Causal interventions on the address representation. Relocating the target-compatible address to a distractor comma makes the model uncertain; relocating it while corrupting the original target address flips the prediction to the distractor.
5. Putting it together #
Putting these pieces together, the model implements a staged retrieval circuit. Layer 0 writes an additive address representation (E1, R) and a content representation E2 at comma positions. Layer 1 uses a same-head QK circuit to select the comma whose address matches the query, after which the corresponding content is propagated to the output.
Full staged retrieval circuit. Layer 0 writes address and content representations at comma positions, then Layer 1 matches the query against the address and retrieves the corresponding content.
SAE feature recovery #
We also trained SAEs to test how well SAE-style feature discovery would recover the variables used by the circuit.
We trained BatchTopK SAEs with 1024 latents and k=8 at two comma-position activation sites: blocks.0.attn.hook_z, head 0, where the address representation is still isolated, and blocks.0.hook_resid_post, where the Layer 0 outputs have been combined into the residual stream. We analyzed the 1M-step checkpoints. Both had high reconstruction quality: fraction of variance explained (FVE) was about 0.999 for L0H0 hook_z and 0.997 for resid_post.

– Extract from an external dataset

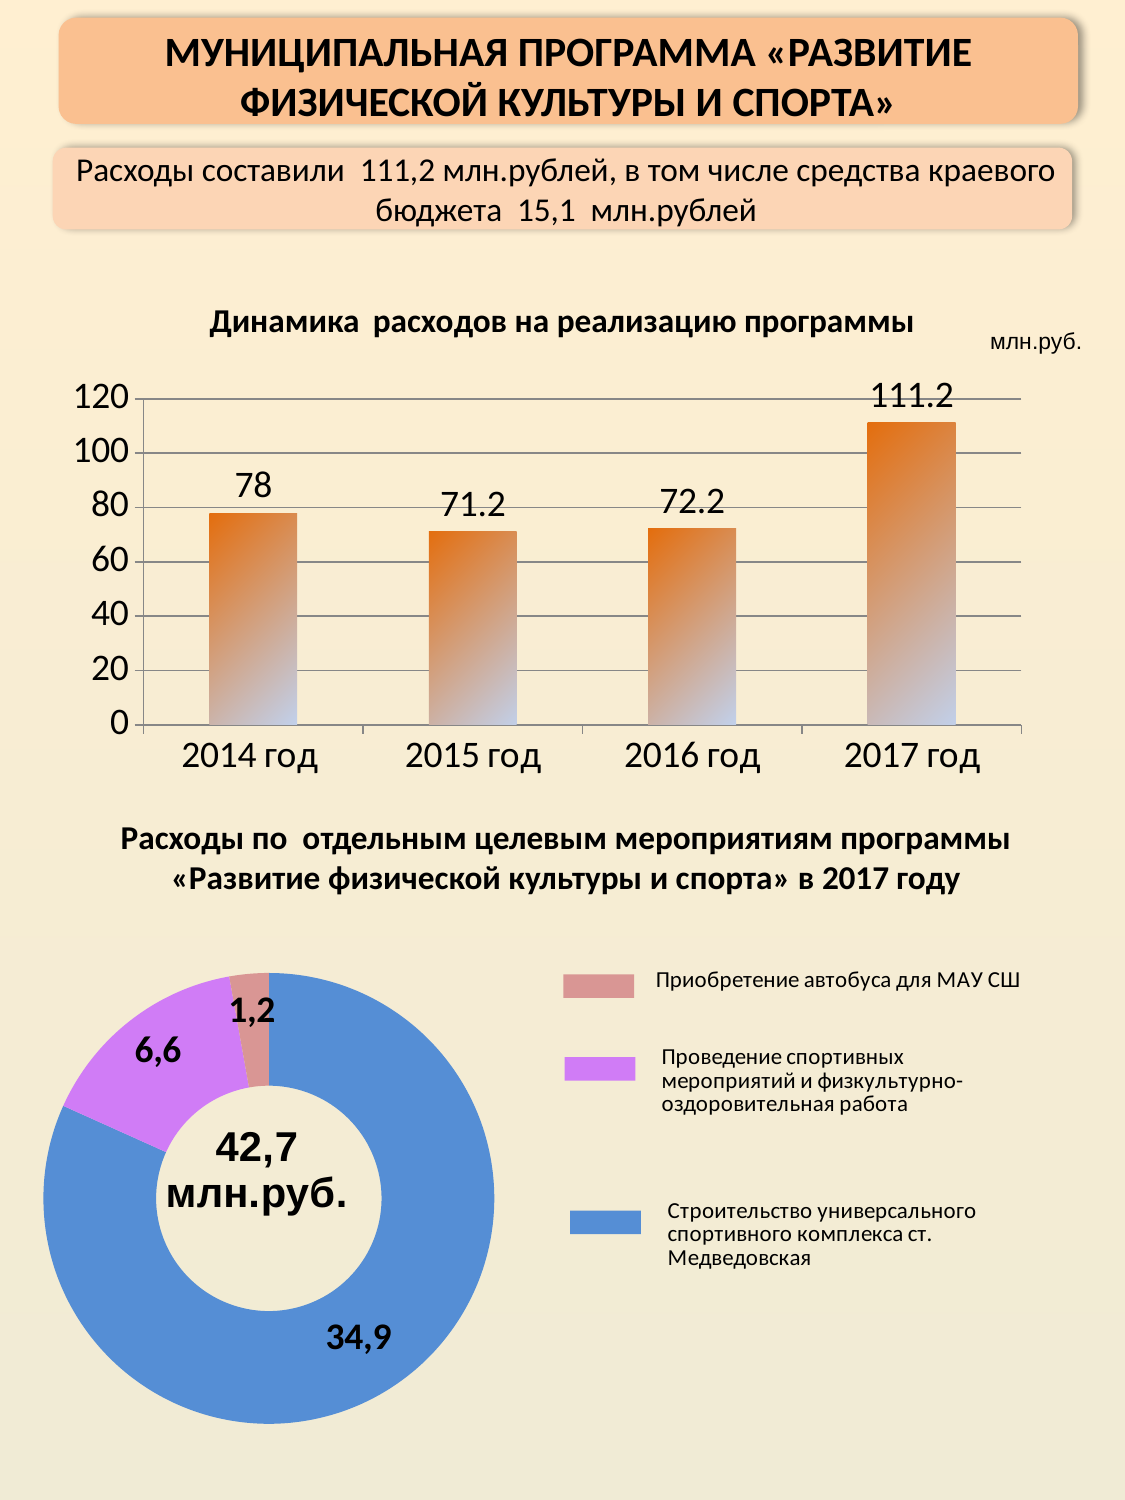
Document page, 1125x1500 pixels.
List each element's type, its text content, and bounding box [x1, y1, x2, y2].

To evaluate feature recovery, we used best-F1. For each target class, we selected the SAE feature that best identified that class, then averaged the resulting F1 scores across classes.
At the L0H0 hook_z address site, the SAE partially recovered the factorized address-side variables. E1 reached mean best-F1 = 0.585 and R reached mean best-F1 = 0.778. However, this did not amount to one clean latent per full address (E1, R), and recovery was far weaker than the 100% linear-probe result.

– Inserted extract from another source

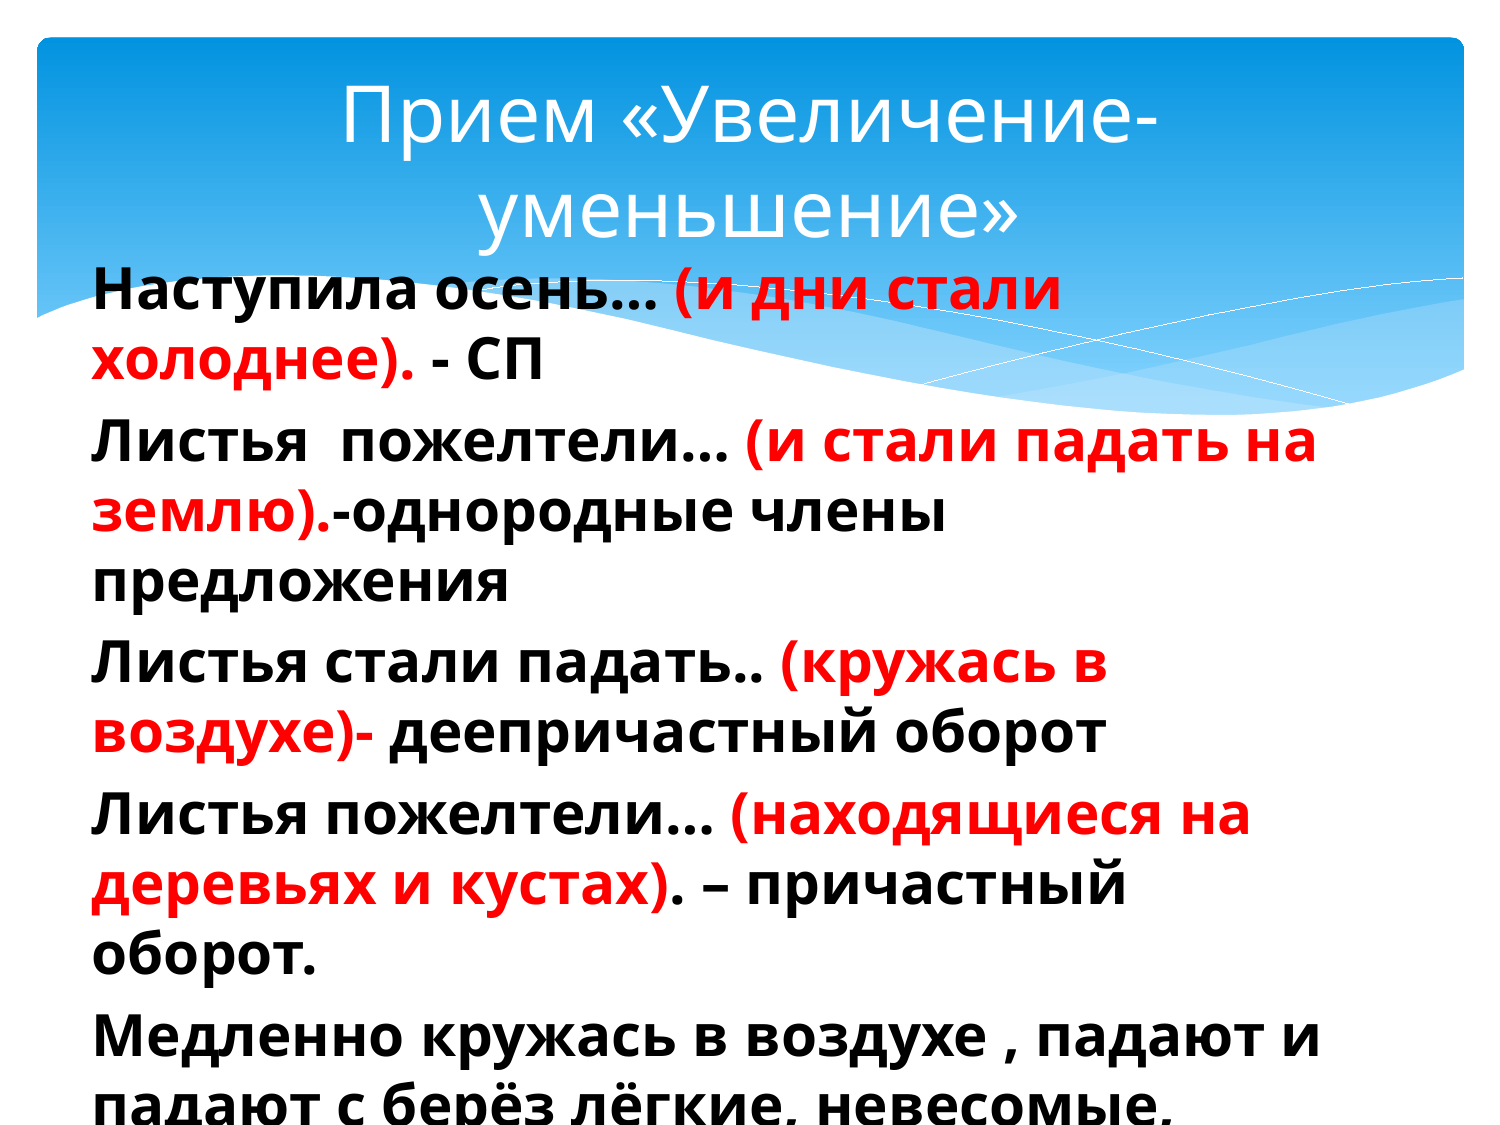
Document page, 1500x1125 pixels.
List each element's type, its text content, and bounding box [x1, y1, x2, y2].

title Прием «Увеличение-уменьшение» [75, 55, 1425, 261]
list Наступила осень… (и дни стали холоднее). - СП Листья пожелтели… (и стали падать на землю).-однородные члены предложения Листья стали падать.. (кружась в воздухе)- деепричастный оборот Листья пожелтели… (находящиеся на деревьях и кустах). – причастный оборот. Медленно кружась в воздухе , падают и падают с берёз лёгкие, невесомые, жёлтые листья. [76, 261, 1359, 1005]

SAE feature recovery at the L0H0 address-head output. Entity and relation factors are recoverable, but not as one clean latent per full address.
At the combined resid_post site, the SAE recovered the payload variable E2 very cleanly, with mean best-F1 = 0.958. Address recovery was much weaker. Although a direct linear probe gets 100% accuracy on the joint (E1, R) address from the same activation site, the mean joint-address best-F1 was only 0.195.

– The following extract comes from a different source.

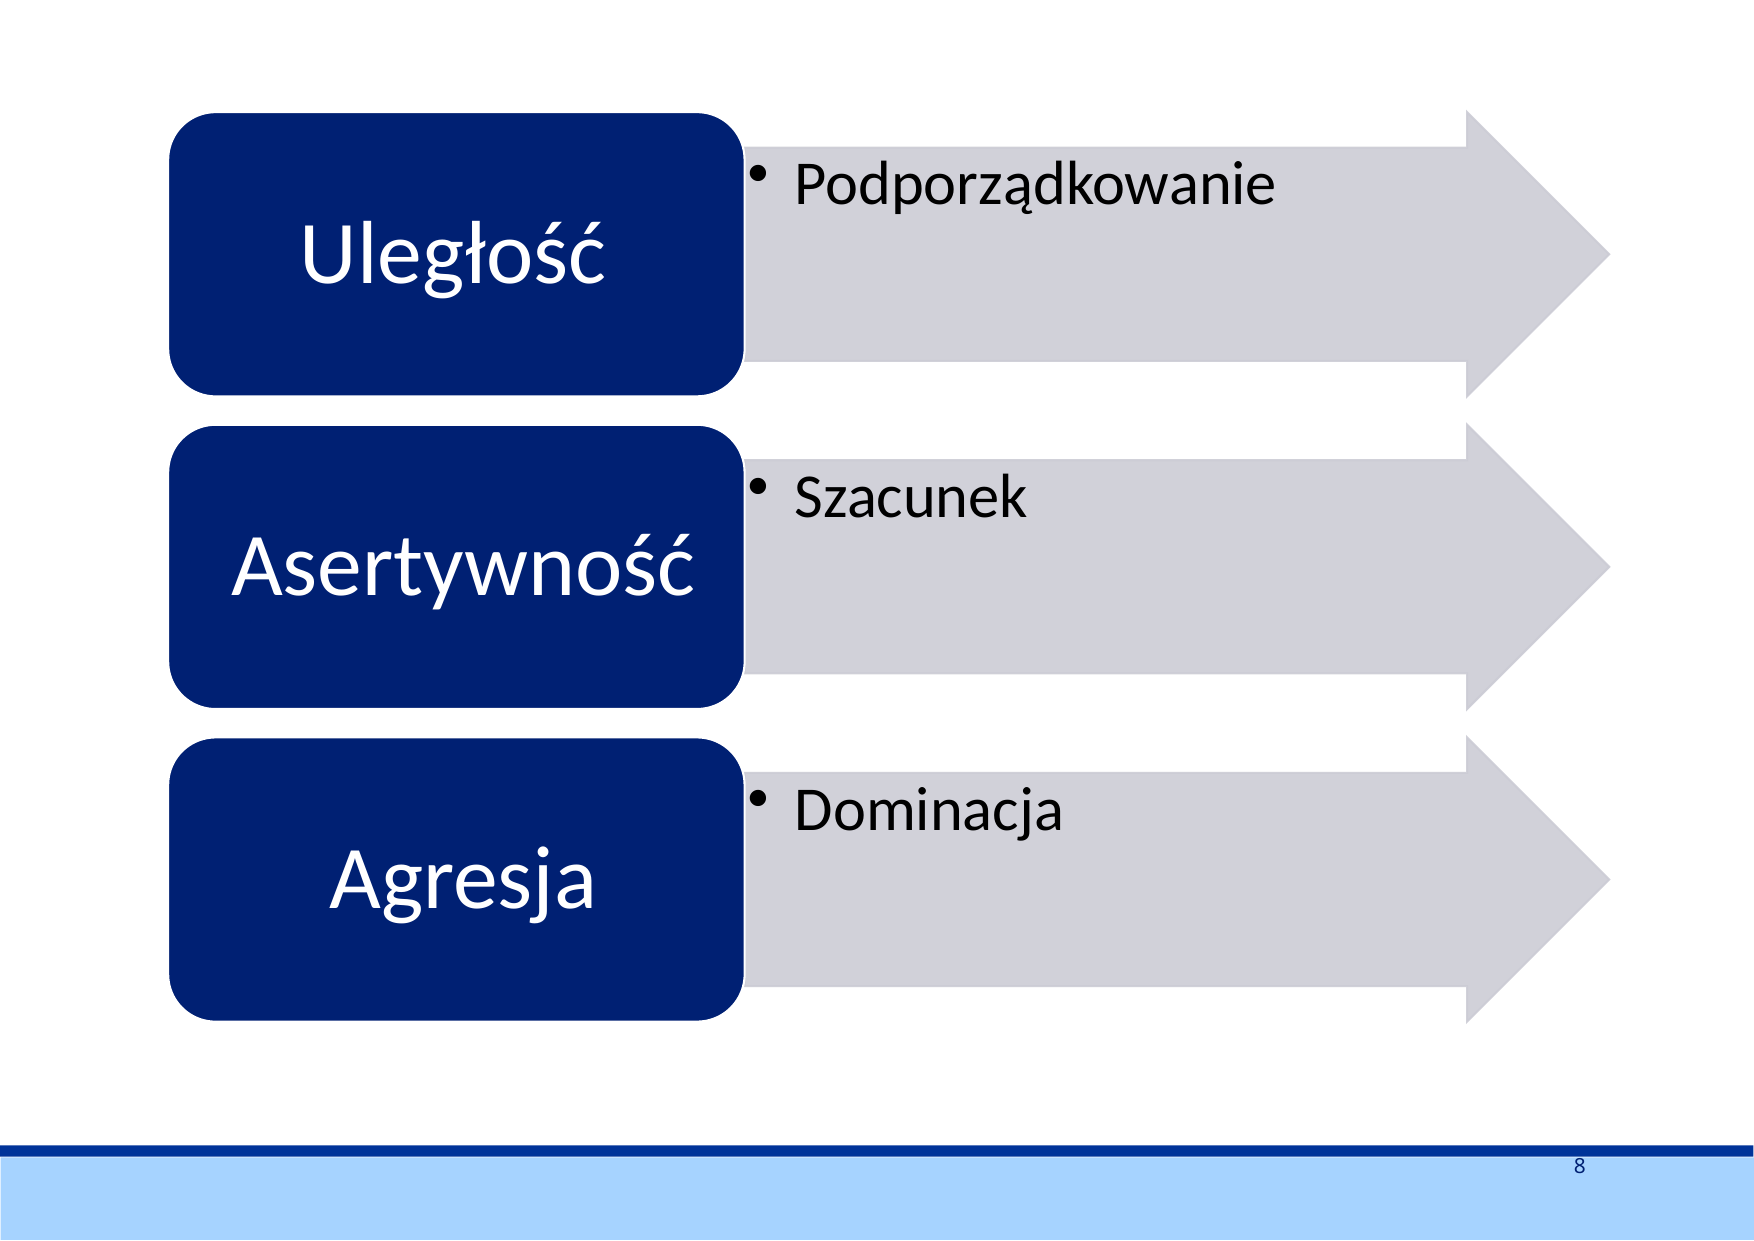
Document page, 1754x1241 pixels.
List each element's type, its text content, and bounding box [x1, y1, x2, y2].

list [168, 112, 1610, 1022]
slide_number 8 [1408, 1151, 1586, 1182]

SAE feature recovery after Layer 0 composition in the residual stream. Payload recovery is clean, while address-side recovery becomes much less compact.
The main result is therefore less clear: The SAEs found some pieces of the structure, but did not give the same clean mechanistic picture as probes, patching and QK analysis. This points in the direction of the dark-matter concern from Wattenberg & Viegas: relational information can be present, linearly decodable and causally important while still not appearing as a small set of clean sparse features at the activation site being analyzed.
Discussion #
We show that our toy transformer learned a clean staged retrieval circuit for entity binding. Layer 0 separates the problem into an address stream and a content stream: L0H0 writes an address representation for (E1 R), while L0H1 writes the corresponding payload E2. Layer 1 then uses same-head QK matching to select the comma whose address matches the query. Here, the address is constructed almost exactly additive, by adding the E1 and R representations to a shared bias term.
The SAE results were less clean, but still useful. The address information was linearly decodable and causally important, yet it did not consistently appear as a small set of clean sparse features, especially after the Layer 0 outputs were combined in the residual stream. This is not a full dark-matter result, but it is a small example of the concern: relational structure can be present in the model while being harder to recover with standard feature discovery than with probes, patching, and circuit analysis.
The main limitation of this work is that we focused on a toy model. The natural next step would be to extend this to larger language models and see if similar behavior can be observed there.